Fifty-four percent of those questioned in a CNN/Opinion Research Corp. survey conducted after the debate ended said that Obama did the best job in the debate, with 30 percent saying Sen. John McCain performed better.

According to the poll, 64 percent had a favorable opinion of Obama after the debate, up 4 points from before the event. Fifty-one percent of those polled had a favorable opinion of McCain after the debate, unchanged from before its start.

A majority said Obama seemed to be the stronger leader during the debate, 54 percent to 43 percent, and by a more than 2-to-1 ratio -- 65 percent to 28 percent -- viewers thought Obama was more likable during the debate.

CNN polling director Keating Holland said Obama made some gains on the leadership issue even before the debate.

"McCain's advantage on leadership shrunk from 19 points in September to just 5 points this weekend," Holland said. "If Obama can use this debate to convince Americans that he is a stronger leader than McCain, he may be difficult to defeat." Watch entire debate: Video 1 » | Video 2 » | Video 3 »

A majority of debate watchers polled thought Obama was more intelligent, by a 57 percent to 25 percent margin over McCain. Debate watchers also thought Obama more clearly expressed his views by a 2-to-1 ratio, 60 percent to 30 percent.

Debate watchers questioned thought McCain, rather than Obama, spent more time attacking his opponent, with 63 percent saying McCain went more on the attack, as opposed to just 17 percent saying Obama.
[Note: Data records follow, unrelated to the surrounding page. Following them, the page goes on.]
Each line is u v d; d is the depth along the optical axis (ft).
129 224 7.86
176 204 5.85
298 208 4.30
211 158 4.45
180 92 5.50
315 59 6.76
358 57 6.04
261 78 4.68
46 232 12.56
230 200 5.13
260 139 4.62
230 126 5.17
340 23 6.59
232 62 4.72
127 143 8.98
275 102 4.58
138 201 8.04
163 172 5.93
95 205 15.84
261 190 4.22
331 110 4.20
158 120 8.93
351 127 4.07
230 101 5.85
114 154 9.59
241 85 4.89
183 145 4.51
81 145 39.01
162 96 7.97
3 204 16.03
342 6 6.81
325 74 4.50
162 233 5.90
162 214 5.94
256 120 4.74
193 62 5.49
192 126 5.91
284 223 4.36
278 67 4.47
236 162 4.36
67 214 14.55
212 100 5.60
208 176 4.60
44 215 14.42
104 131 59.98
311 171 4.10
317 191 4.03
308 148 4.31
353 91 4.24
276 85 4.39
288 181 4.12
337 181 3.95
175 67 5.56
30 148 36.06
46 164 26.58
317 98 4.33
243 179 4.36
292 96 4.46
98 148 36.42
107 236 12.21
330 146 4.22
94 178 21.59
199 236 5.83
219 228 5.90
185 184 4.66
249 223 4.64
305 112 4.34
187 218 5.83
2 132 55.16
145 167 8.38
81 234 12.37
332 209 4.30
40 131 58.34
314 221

Half of those polled said Obama answered questions more directly, 13 points ahead of McCain, and by a 14-point margin, debate watchers thought Obama seemed to care more about the problems of audience members who asked questions. Read entire transcript of debate

McCain did come out on top in one category that neither candidate wants to win. By a 16-point margin, debate watchers thought the Arizona senator seemed more like a typical politician during the debate.

"For McCain, the key finding may be that his favorable rating did not change at all," Holland said. "It's unclear whether Obama will gain any momentum from Tuesday night's debate, but it looks like McCain will not do so. For a candidate who has consistently been a few points behind in national polls, that's not a good sign."

The poll suggests that independent voters thought Obama won the debate. Fifty-four percent of those identifying themselves as independents said the Illinois senator performed best, with 28 percent saying that McCain did the better job. iReport.com: Who do you think won the debate

Among Democrats, 85 percent said Obama won, with just 5 percent saying McCain did better. Among Republicans, 64 percent said McCain won, with 16 percent saying Obama did better.

Most debate watchers thought Obama won the first presidential debate September 26. According to a CNN/Opinion Research Corp. poll taken after that debate, 51 percent of those polled thought Obama did the better job, while 38 percent said John McCain did better.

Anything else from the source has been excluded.